It’s nine months since I made and enacted my last decision as master. Those of us that love dogs say our dogs are our fur-babies or our dog’s human, as if they’re our equal, but they’re not. If you’re like me, you treat your dog as your companion, a cherished member of the family or your favourite living creature on earth, but your dog is still not your equal. They’re nearer to being a dependent child or reliant best friend. As its owner, you are fully responsible for your dog’s happiness: its comfort, its health, its exercise, its mental well-being and its love. You are responsible for its life – and its death.

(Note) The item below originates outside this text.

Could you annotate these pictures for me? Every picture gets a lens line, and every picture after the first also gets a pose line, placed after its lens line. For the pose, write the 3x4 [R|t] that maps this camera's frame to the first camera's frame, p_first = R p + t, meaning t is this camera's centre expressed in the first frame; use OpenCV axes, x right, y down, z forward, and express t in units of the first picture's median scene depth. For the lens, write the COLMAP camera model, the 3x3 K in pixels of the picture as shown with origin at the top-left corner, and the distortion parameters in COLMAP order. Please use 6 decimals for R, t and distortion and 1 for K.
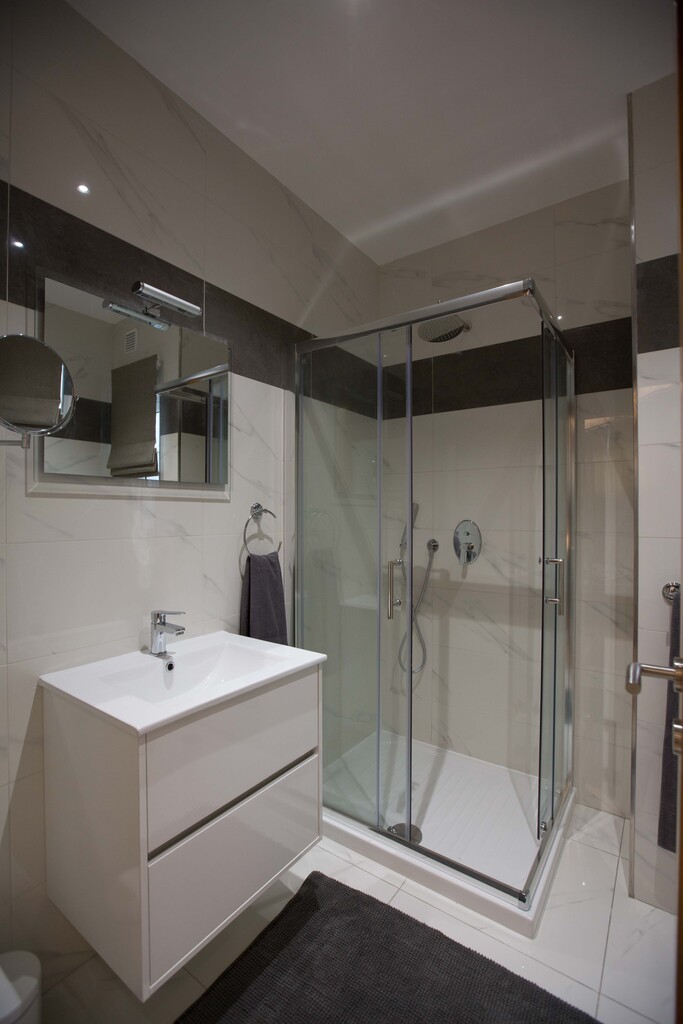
lens RADIAL K [[466.7, 0, 335.9], [0, 466.7, 518.5], [0, 0, 1]] dist [-0.043360, 0.011338]
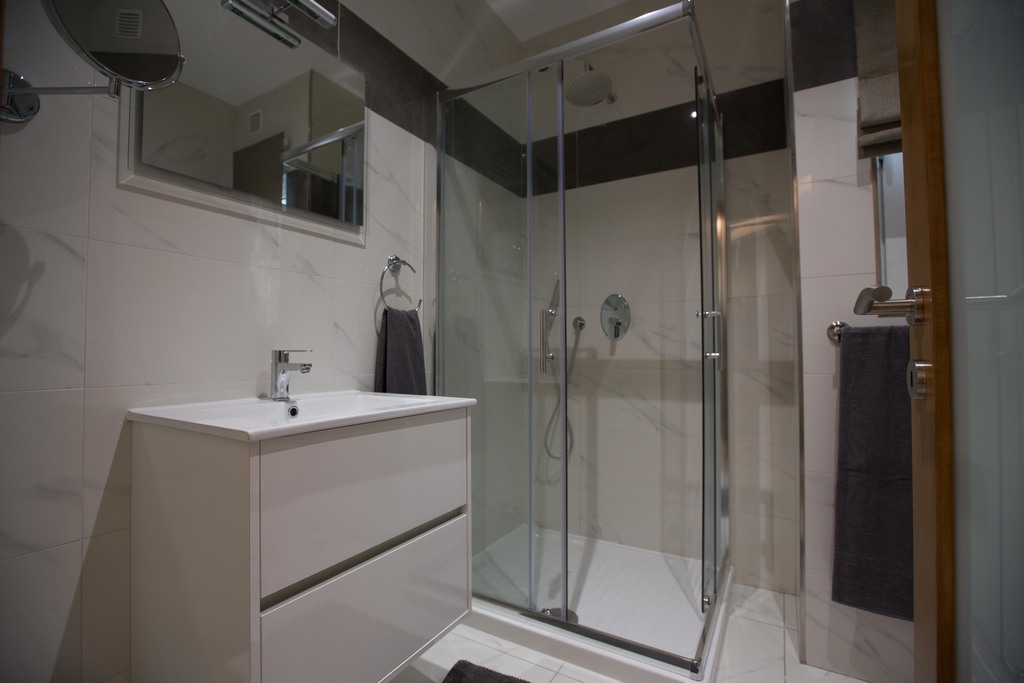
lens RADIAL K [[466.7, 0, 509.7], [0, 466.7, 336.1], [0, 0, 1]] dist [-0.043360, 0.011338]
pose [[0.996042, -0.001158, 0.088874, -0.027480], [0.003918, 0.999515, -0.030896, 0.156816], [-0.088795, 0.031122, 0.995564, 0.083024]]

I took Chopper, my last dog, the handsome, seal-eyed, chocolate Labrador, to the vet on the afternoon of 20th March this year. I say my dog because that’s the way I felt, although I know that he had a family, my family. His two fur-brothers accompanied us. It had been a hard decision to make; harder than I knew. You see, I understood that he was suffering, and I gave him lots of drugs to ease his pain. I modified our walks and hugged him as I lay next to him on the floor. But I still thought he was happy. He always seemed eager to go out, lifting his head attentively and wagging his tail when I asked, ‘Do you want to go out?’ His eyes followed me around a room. He sat on my feet when I was still. But some days he could barely go out to wee. He could barely get up. Or he’d throw up.
My sons helped as much as they could and one day, as I broached the subject of the imminent end, they said things that indicated they already knew and they were waiting for me to accept it. I suggested we wait another week, until after the Easter break, so that Chopper and I could have quality time together in our holiday house down the south coast, a place he loved. ‘He’s still happy,’ I said, ‘so it makes it that much harder.’
Then one son said, ‘He’s not happy, he’s only happy when you’re with him.’ I was shocked. I asked the other son what he thought, and he said, ‘It’s not a dog’s life!’ I suddenly felt so sad. And selfish. My desire to keep him by my side had affected my judgement and my reality.
My sons carried him outside for his pre-bed wee, a time, not long before, we cherished as an end of day ritual: fifteen minutes walking, out in the darkness and quiet, Chopper sniffing all the night-time scents and me looking up to the moon and stars. He sat there. He couldn’t even get up to wee. I hugged him and cried. I buried my face in his furry neck and said I was sorry. I was so afraid to lose him, to no longer have the comfort of him, to be on my own.
I’d been his master for over eleven and a half years. He’d been my companion, pal and confidante. I rarely walked him on a lead. I rarely roused on him. He’d joined in the fun of the family, guarded us and looked after the emotional needs of each of us. He’d chased remote-control monster trucks, swum in the sea, supervised barbecues, romanced other dogs (putting it politely), played chasings and tug-of-war.
He’d travelled with me in a motorhome, never tiring of exploring, resting by a lake or meeting other nomads. He’d consoled me when I was sad, willed me off the lounge at night, and wagged his tail every time we made eye contact. He lay on my feet when I was writing. He didn’t feel like my equal; he felt like a soul-mate.
And for my soul-mate, I had to put his needs before my own. I had to do what I could do as his human and ultimately, his master. I could give him peace.
And nine months later, I can tell you about it.